The problem.
All of the listing should be output exactly, apart from the pictures.
>>>
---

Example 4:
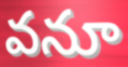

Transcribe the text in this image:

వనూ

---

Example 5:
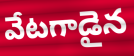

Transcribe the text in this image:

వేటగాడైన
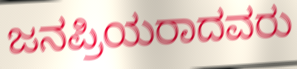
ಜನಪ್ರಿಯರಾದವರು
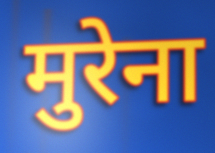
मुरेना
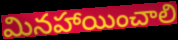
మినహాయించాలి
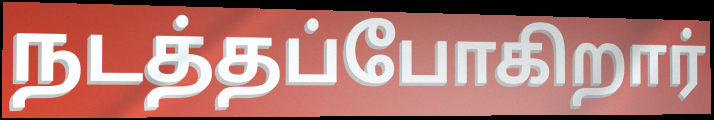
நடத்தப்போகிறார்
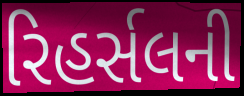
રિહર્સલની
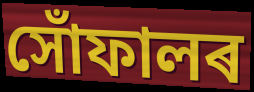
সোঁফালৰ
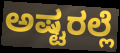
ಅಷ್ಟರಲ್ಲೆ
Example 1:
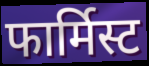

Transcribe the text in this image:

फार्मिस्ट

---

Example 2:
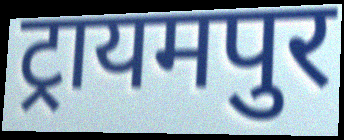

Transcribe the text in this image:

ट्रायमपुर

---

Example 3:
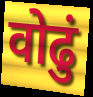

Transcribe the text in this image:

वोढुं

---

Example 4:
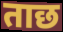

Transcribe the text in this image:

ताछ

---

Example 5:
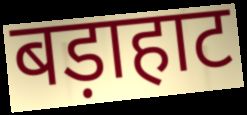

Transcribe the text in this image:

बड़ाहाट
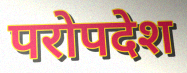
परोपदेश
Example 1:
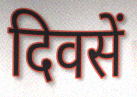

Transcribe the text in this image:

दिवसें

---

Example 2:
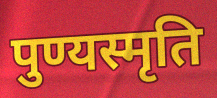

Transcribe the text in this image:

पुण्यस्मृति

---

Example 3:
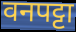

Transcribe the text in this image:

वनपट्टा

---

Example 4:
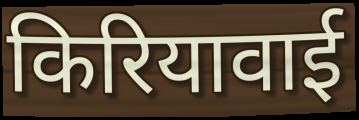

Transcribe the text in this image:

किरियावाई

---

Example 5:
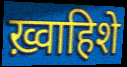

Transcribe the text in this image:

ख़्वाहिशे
<<<
Worked solution.
---

Example 4:

Transcribe the text in this image:

వనూ

---

Example 5:

Transcribe the text in this image:

వేటగాడైన
ಜನಪ್ರಿಯರಾದವರು
मुरेना
మినహాయించాలి
நடத்தப்போகிறார்
રિહર્સલની
সোঁফালৰ
ಅಷ್ಟರಲ್ಲೆ
Example 1:

Transcribe the text in this image:

फार्मिस्ट

---

Example 2:

Transcribe the text in this image:

ट्रायमपुर

---

Example 3:

Transcribe the text in this image:

वोढुं

---

Example 4:

Transcribe the text in this image:

ताछ

---

Example 5:

Transcribe the text in this image:

बड़ाहाट
परोपदेश
Example 1:

Transcribe the text in this image:

दिवसें

---

Example 2:

Transcribe the text in this image:

पुण्यस्मृति

---

Example 3:

Transcribe the text in this image:

वनपट्टा

---

Example 4:

Transcribe the text in this image:

किरियावाई

---

Example 5:

Transcribe the text in this image:

ख़्वाहिशे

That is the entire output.